[Images with pose keypoints]
Segment Open

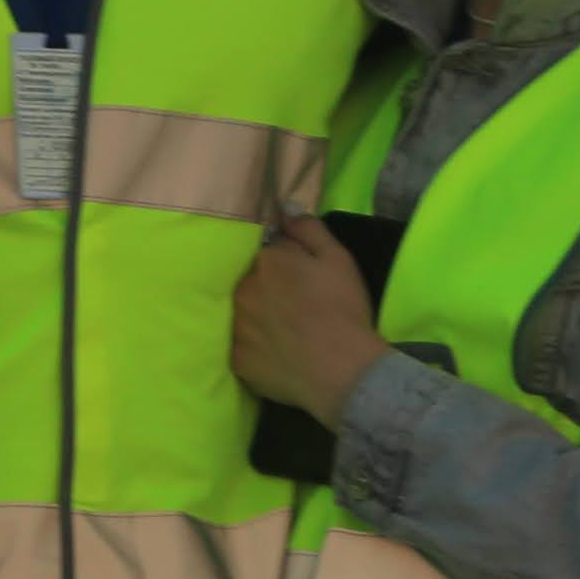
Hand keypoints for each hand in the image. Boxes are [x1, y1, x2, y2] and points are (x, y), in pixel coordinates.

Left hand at [232, 212, 389, 416]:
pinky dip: (255, 347)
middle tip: (294, 307)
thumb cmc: (343, 310)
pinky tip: (276, 353)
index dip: (285, 265)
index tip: (301, 280)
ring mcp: (235, 327)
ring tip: (284, 332)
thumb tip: (283, 207)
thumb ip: (308, 228)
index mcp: (266, 260)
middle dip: (267, 289)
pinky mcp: (236, 360)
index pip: (267, 253)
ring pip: (242, 313)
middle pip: (250, 282)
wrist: (343, 371)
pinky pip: (241, 347)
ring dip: (256, 317)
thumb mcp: (338, 259)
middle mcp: (242, 289)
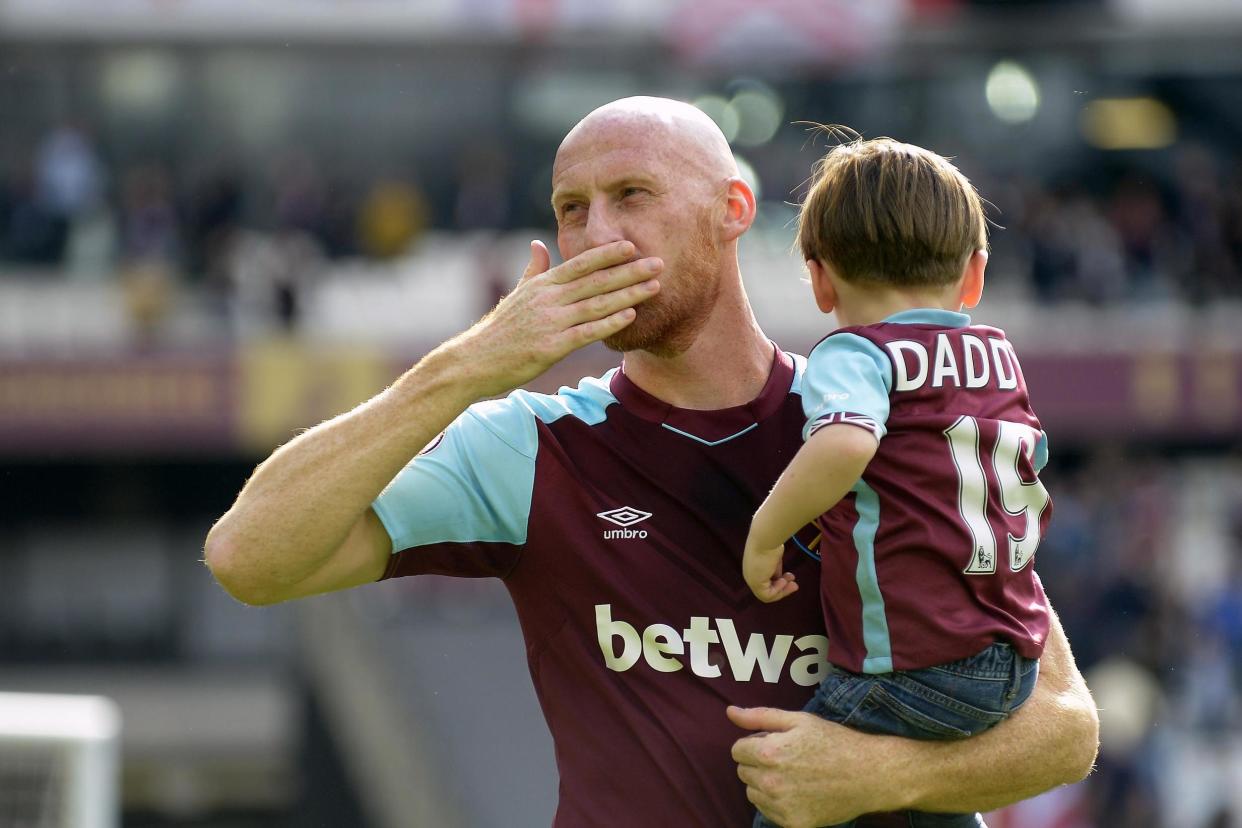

Segment Closed

▸ **Work to complete**:
Starting from the line containing "index dip: (285, 265)", repeat each line exactly through the end of the entries, including the last, while leaving pictures out.

▸ **Result below**:
index dip: (285, 265)
index tip: (301, 280)
ring mcp: (235, 327)
ring tip: (284, 332)
thumb tip: (283, 207)
thumb ip: (308, 228)
index mcp: (266, 260)
middle dip: (267, 289)
pinky mcp: (236, 360)
index pip: (267, 253)
ring pip: (242, 313)
middle pip: (250, 282)
wrist: (343, 371)
pinky pip: (241, 347)
ring dip: (256, 317)
thumb mcp: (338, 259)
middle mcp: (242, 289)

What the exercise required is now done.